Key features of hyaluronic acid: HA is naturally synthesized by a class of integral membrane proteins called hyaluronan synthases, of which vertebrates have three types: HAS1, HAS2, and HA. The rheological property (concentration and molecular weight dependent) of HA solutions has made HA ideal for lubrication in biomedical applications. For example, a 1 % solution of high molecular weight HA (Mw ≳1,000 kDa) can behave like jelly, but when shear stress is applied it easily shears thin and can be administered via a thin needle. Viscoelasticity is another characteristic of HA, resulting from entanglement and self-association of HA random coils. This property, due to molecular interactions, depends in turn on concentration and molecular weight. Three types of enzymes like hyaluronidase (hyase), β-d-glucuronidase, and β-n-acetyl-hexosaminidase catalyze the enzymatic degradation of HA. Hyase cleaves high molecular weight HA into smaller oligosaccharides, while β-d-glucuronidase and β-n-acetyl hexosaminidase further degrade the oligosaccharide fragments by removing nonreducing terminal sugars. The degradation products of hyaluronan, oligosaccharides and very low molecular weight hyaluronan, exhibit pro-angiogenic properties. By catalyzing the hydrolysis of HA, a major constituent of the interstitial barrier, hyaluronidase lowers the viscosity of HA, thereby increasing tissue permeability. It is, therefore, used in medicine in conjunction with other drugs to speed dispersion and delivery [88]. Applications of HA are represented in Table 2.2.

Chondroitin sulphate (CS), a GAG of the same class as glucosamine, is a disaccharide composed of alternate sequences of differently sulfated residues of d-glucuronic acid (GlcA) and n-acetyl-d-galactosamine (GalNAc) linked by β bonds.
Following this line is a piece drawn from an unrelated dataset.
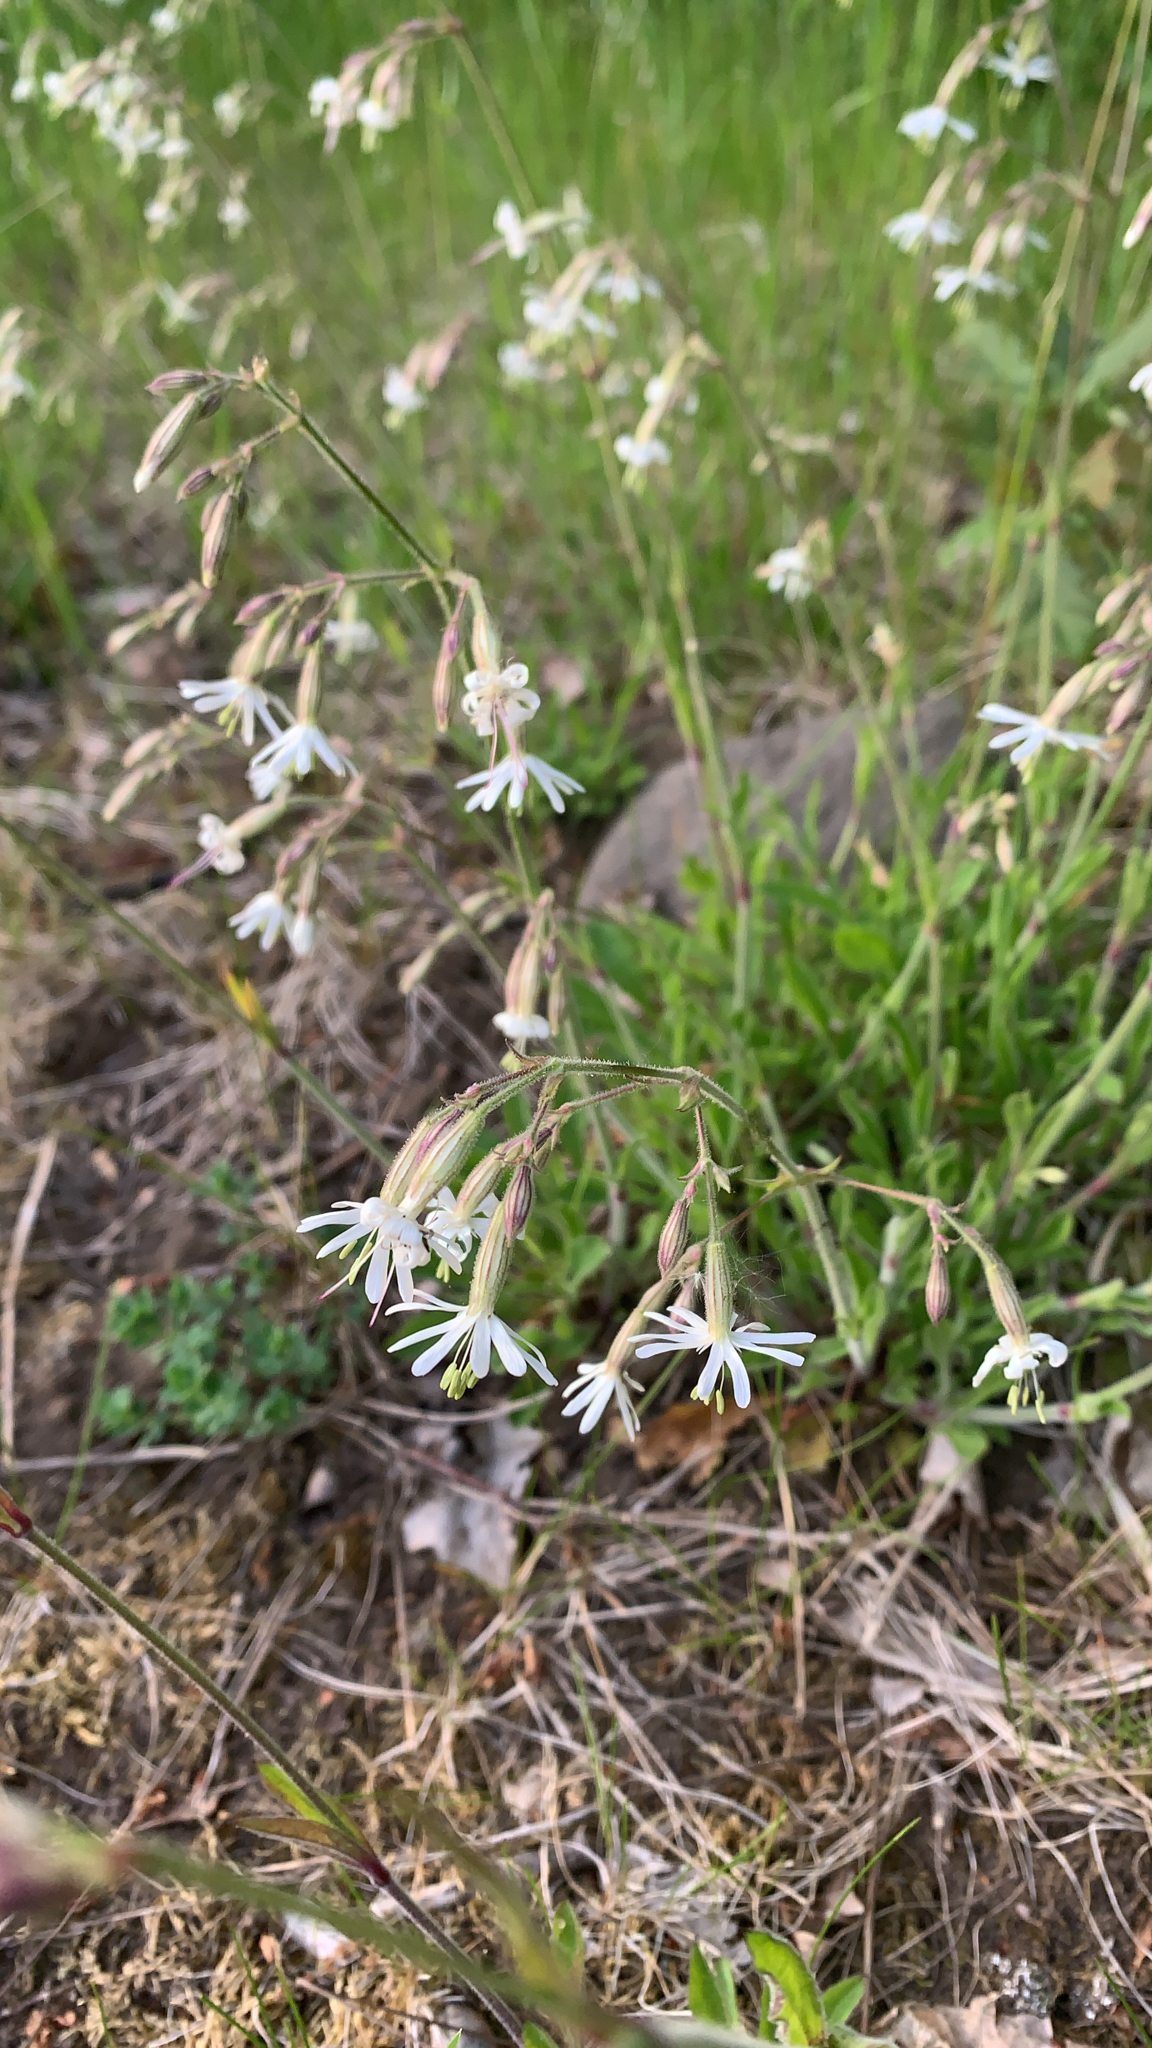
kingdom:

Sequences of these disaccharides are formed into polysaccharide chains. Some GlcA residues are epimerized into l-iduronic acid (IdoA); the resulting disaccharide is then referred to as dermatan sulfate. CS found extensively in the extracellular matrix of articular cartilage is obtained by extraction from tissues of several animals (bovine, porcine, avian, cartilagenous fishes, etc.). Glycosaminoglycans gather on the core protein and mass attach to HA via a link protein, which makes proteoglycans that are hydrated and resist compression stress. CS chains are linked to hydroxyl groups on serine residues of certain proteins [90].